John Doherty will be speaking at the “The Applicable Side of Technical SEO” session at SearchFest 2013 which will be taking place on February 22, 2013 at the Governor Hotel in Portland, Oregon. For more information or to purchase tickets, please click the following link.
1) Please give us your background and let us know what you do for a living.
I am the Director of the Distilled New York City branch, where I am also an online marketing consultant working with both large and small brands to increase their organic traffic. My background from my university days in Virginia is in technical writing and online publication/web development. In my past lives I have been a technical software consultant, an entrepreneurial international book publisher, and an in-house SEO before moving to Distilled to become a consultant. Most recently I’ve been working on solving technical issues with a large publisher as well as developing an editorial content strategy for a well-known travel brand.
2) What are some of the top technical website “FAILS” you’ve seen (for SEO purposes) and how could they be prevented?
I’ve definitely seen some interesting technical fails in the past couple of years. Often, I see content that is not accessible to the search engines, either because of the technology used or a lack of an internal linking strategy. My favorite was a large client that built their new site loading all content through Javascript (and then told us they were working on a new site) and was duplicating all of the onpage content behind the scenes, but not to the user. This issue can be mitigated by first communicating with a technical SEO about the technologies being used, and also education of developers about search engine friendly technologies. I solved this one by going the education route with their developers and inserting myself into the development process to audit the site as it changed. Let’s not even mention the fact that they borked the go-live and the site was being deindexed for 12 hours before I noticed it.

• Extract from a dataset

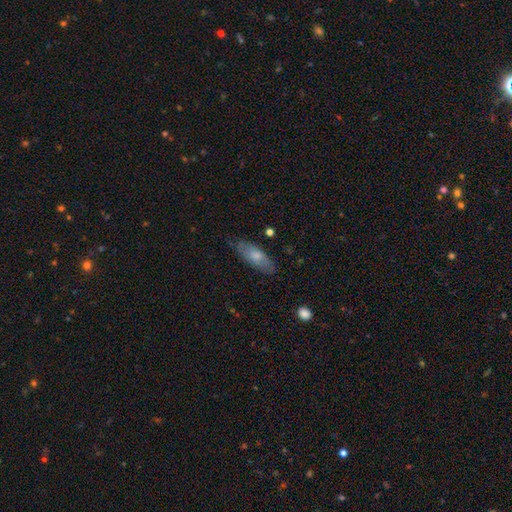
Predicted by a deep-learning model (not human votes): smooth_or_featured: smooth (p=0.68) [alt: featured or disk p=0.26]
how_rounded: in between (p=0.72) [alt: cigar-shaped p=0.26]
merging: none (p=0.76) [alt: minor disturbance p=0.18]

The technical fails I see having the biggest impact are:
• Lack of internal linking strategy;
• Not handling pagination properly;
• Duplicate content through URL parameters that are not handled correctly in Webmaster Tools or Robots.txt
3) How much technical knowledge does an SEO need to know in order to succeed in their job (forgetting about the folks who specialize in the really geeky stuff)?
I think every SEO needs to have at least a rudimentary understanding of how search engines work, which is why we included this module in the SEO 101 course of DistilledU. All SEOs need to know how to:
• Diagnose duplicate content, if even to get the biggest return on link building efforts;
• Properly format a link element, a canonical element, and know the difference between a relative and absolute link;
• Check a page for indexation and caching (they are not the same);
• Diagnose why a page is not being crawled or ranked.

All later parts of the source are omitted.